RCLCO: CRE Market Sentiment Slipping
CRE executives’ market sentiment has decreased since last summer and is likely to continue to slip, said RCLCO, Washington, D.C.
The RCLCO Real Estate Market Sentiment Index decreased from 68.0 in June 2018 to 49.2 currently, said RCLCO Managing Director Len Bogorad, who wrote the report with Analyst Maury Winter.
“Looking ahead, real estate is expected to experience gradually declining market conditions over the next 12 months,” Bogorad said. He noted the index could drop to 41.5 on its 100-point scale by then.

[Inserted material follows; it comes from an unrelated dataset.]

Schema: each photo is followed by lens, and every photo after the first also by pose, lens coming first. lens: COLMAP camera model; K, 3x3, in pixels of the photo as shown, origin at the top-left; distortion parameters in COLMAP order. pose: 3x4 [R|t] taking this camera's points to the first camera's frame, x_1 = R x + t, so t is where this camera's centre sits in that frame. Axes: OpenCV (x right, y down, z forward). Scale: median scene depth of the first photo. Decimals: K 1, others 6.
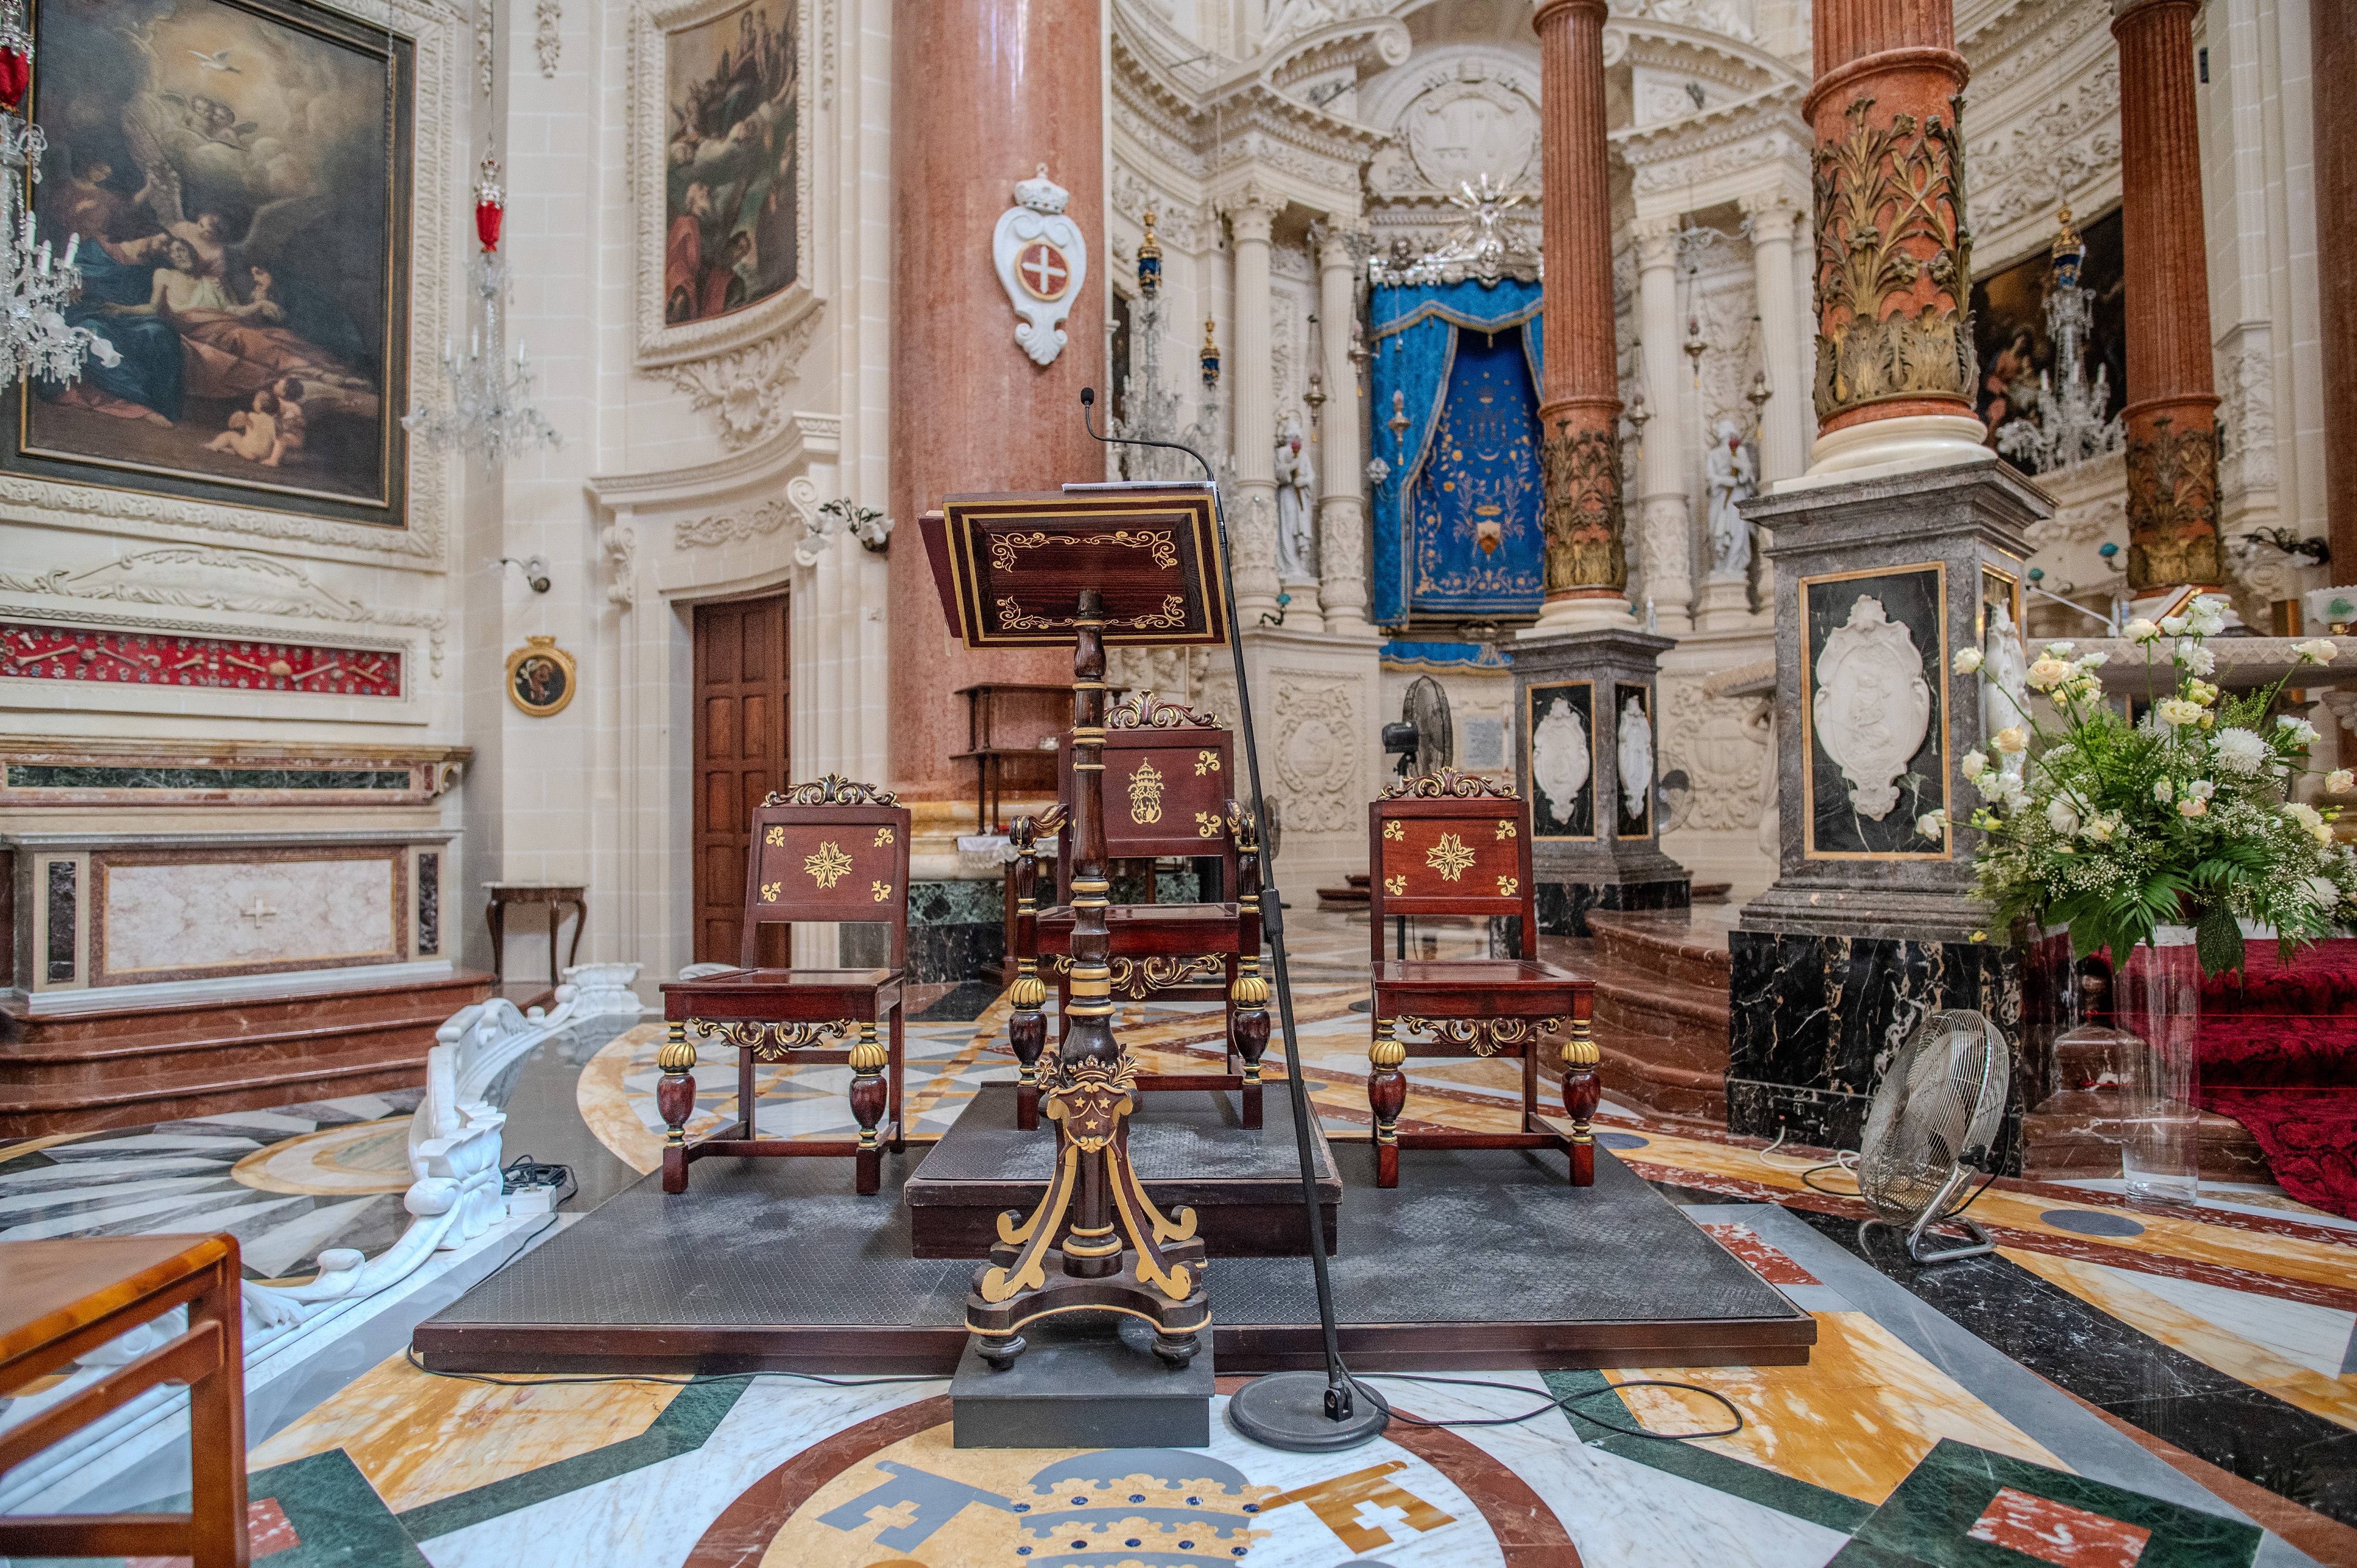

But the current figure represents an increase from the 37.5 index score seen six months ago. In the year-end 2018 survey, the stock market was declining and significantly more respondents predicted a decline than an improvement. Since then, the stock market has bounced back and sentiment has improved noticeably, RCLCO said. The number of respondents that predict a decline over the next 12 months and those predicting improvement are much closer together than six months ago and nearly four in 10 respondents now expect real estate market conditions to remain unchanged over the next 12 months.
“While predictions for the future are more pessimistic than they were a year ago, this supports the widely held belief that while an economic downturn is approaching, it is probably not imminent,” the report said, noting nearly 9 out of 10 respondents said they believe a real estate downturn will not occur until 2020 at the earliest and almost six in 10 said they do not expect a downturn until at least 2021. “The next downturn is considered to be much less imminent than [it seemed] six months ago,” RCLCO said.
Respondents said most product types remain firmly in the real estate cycle’s “late stable” phase. “The product types not yet in the ‘late stable’ phase are on the cusp between ‘early stable’ and ‘late stable’,” the report said. Respondents indicated that several product types will likely move past the peak and into the “early downturn” phase within 12 months.
When the next downturn occurs, most respondents–70 percent–indicated a trade war or a global economic slowdown will likely be the cause, RCLCO said.